Isso pode ser feito por meio de medidas de segurança, como a criptografia de dados e o acesso restrito a dados e informações confidenciais, além de regulamentações que garantam a proteção dos direitos e dos interesses envolvidos nos processos judiciais.
2 Princípio da publicidade processual: aspectos conceituais
O termo publicidade deriva do verbo publicar, que se origina de duas expressões latinas: publicus, relacionado às pessoas (ao público), e publicare, que significa tornar acessível às pessoas ou ao público.
Para Norberto Bobbio (1997, p. 103), a publicidade dos atos de poder público “(...) representa o verdadeiro momento de reviravolta na transformação do estado moderno que passa do estado absoluto a estado de direito”.
Por meio da observância da publicidade, a Administração Pública torna-se impessoal e visível (ou transparente).[2]
Segundo J. J. Canotilho (1993, p. 171 e 191), a publicidade exerce uma função positiva sobre os atos da Administração Pública, ao atribuir eficácia externa e segurança jurídica, bem como proteger os cidadãos contra tais atos.
Levando-se em conta que a prestação jurisdicional é uma função pública e que o Judiciário é organizado e administrado pela Administração Pública, por meio da observância da publicidade se busca a transparência e a divulgação dos atos praticados no processo (MELLO, 1999, p. 44-45).
Nesse sentido, Michele Taruffo (1975, p. 407) destaca que a publicidade e o dever de fundamentação das decisões possibilitam uma relação direta entre a sociedade e a Administração da Justiça, ao permitir o controle externo dos atos judiciais.
Da mesma forma, Joan Picó i Junoy (2012, p. 139) afirma que a publicidade confere uma projeção genérica às decisões judiciais, para que não se limitem apenas ao conhecimento das partes.
Na diferenciação que importa aos objetivos deste artigo, a publicidade pode ser:
(a) interna ou endoprocessual, que possui como destinatárias as partes do processo e seus representantes;
(b) e externa ou extraprocessual, destinada a qualquer pessoa fora do processo, interessada juridicamente nele ou não.[3]
A publicidade também é doutrinariamente classificada como:
(c) geral, ao permitir o acesso de qualquer pessoa aos atos processuais;
(d) restrita, que a limita às partes processuais;
(e) imediata, na qual todas as pessoas podem acompanhar a execução dos atos processuais;
(f) e mediata, em que qualquer pessoa tem acesso ao conteúdo do ato após a sua prática.[4]
Além dessas distinções, atribui-se uma dupla consequência à publicidade:
(a) a proibição de atos processuais e (especialmente de) julgamentos secretos;
(b) e a exigência de que todas as decisões judiciais sejam acessíveis ao público externo ao processo.

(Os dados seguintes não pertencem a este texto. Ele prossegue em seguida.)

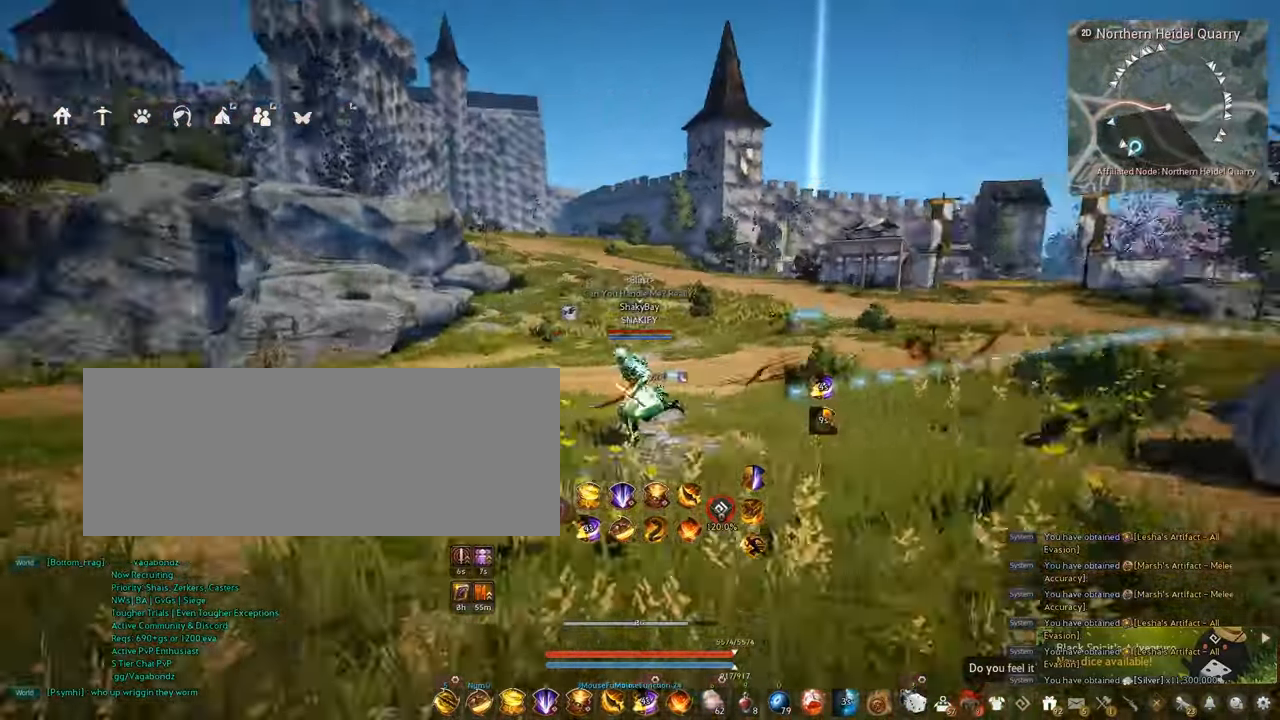
{"keys": ["a", "w"], "mouse": [], "events": []}
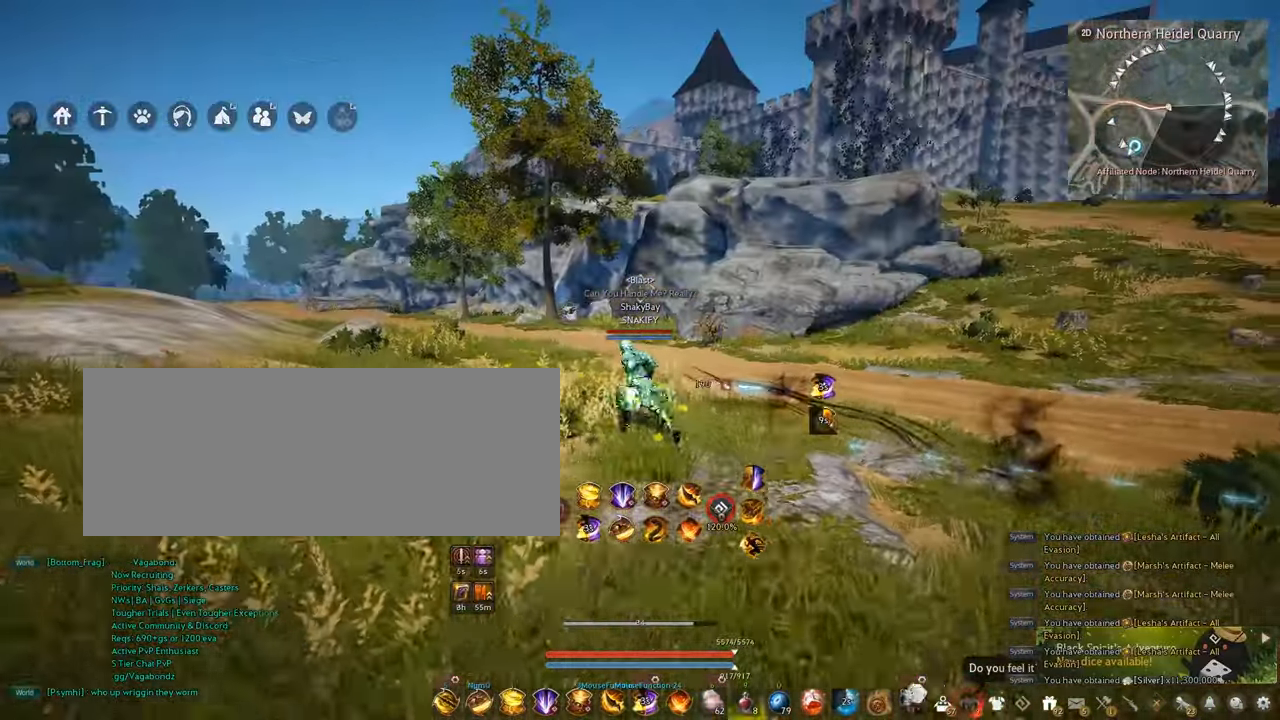
{"keys": ["w"], "mouse": [], "events": [[384, "a", "up"]]}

A publicidade externa (ao lado do princípio da fundamentação das decisões) possibilita o controle dos atos judiciais, ao permitir que as partes e todas as pessoas que não participaram do processo exerçam democraticamente a verificação dos atos nele praticados.
Em síntese, a publicidade consiste na prática pública ou na divulgação oficial dos atos processuais, a fim de permitir o início de seus efeitos e o controle dos atos por meio do conhecimento público.
Essa definição compreende a transparência e a informação, utilizadas para o controle interno e externo dos atos processuais. Com isso, assegura a transparência de todos os atos praticados pela Administração Pública e a permissão de acesso a todos eles, independentemente da demonstração de interesse. Contudo, a publicidade não se confunde com a publicação dos atos.
O fundamento constitucional do princípio da publicidade está no art. 93, IX, com a redação modificada pela EC nº 45/2004:
Todos os julgamentos dos órgãos do Poder Judiciário serão públicos, e fundamentadas todas as decisões, sob pena de nulidade, podendo a lei limitar a presença, em determinados atos, às próprias partes e a seus advogados, ou somente a estes, em casos nos quais a preservação do direito à intimidade do interessado no sigilo não prejudique o interesse público à informação.
Além disso, o art. 5º, LX, da Constituição efetiva a ponderação entre a publicidade e o interesse social e a intimidade: “a lei só poderá restringir a publicidade dos atos processuais quando a defesa da intimidade ou o interesse social o exigirem”. Portanto, há uma autorização constitucional para a limitação da publicidade diante de um desses valores (interesse social e intimidade).
No Código de Processo Civil, o princípio da publicidade é assegurado pela parte inicial do art. 11, segundo o qual “todos os julgamentos dos órgãos do Poder Judiciário serão públicos, e fundamentadas todas as decisões, sob pena de nulidade”.[5]
Em complemento, o parágrafo único do art. 11 do CPC prevê que, “nos casos de segredo de justiça, pode ser autorizada a presença somente das partes, de seus advogados, de defensores públicos ou do Ministério Público”.
Logo, o CPC esclarece que a publicidade endoprocessual deve ser sempre assegurada e que é permitida a restrição apenas da publicidade extraprocessual.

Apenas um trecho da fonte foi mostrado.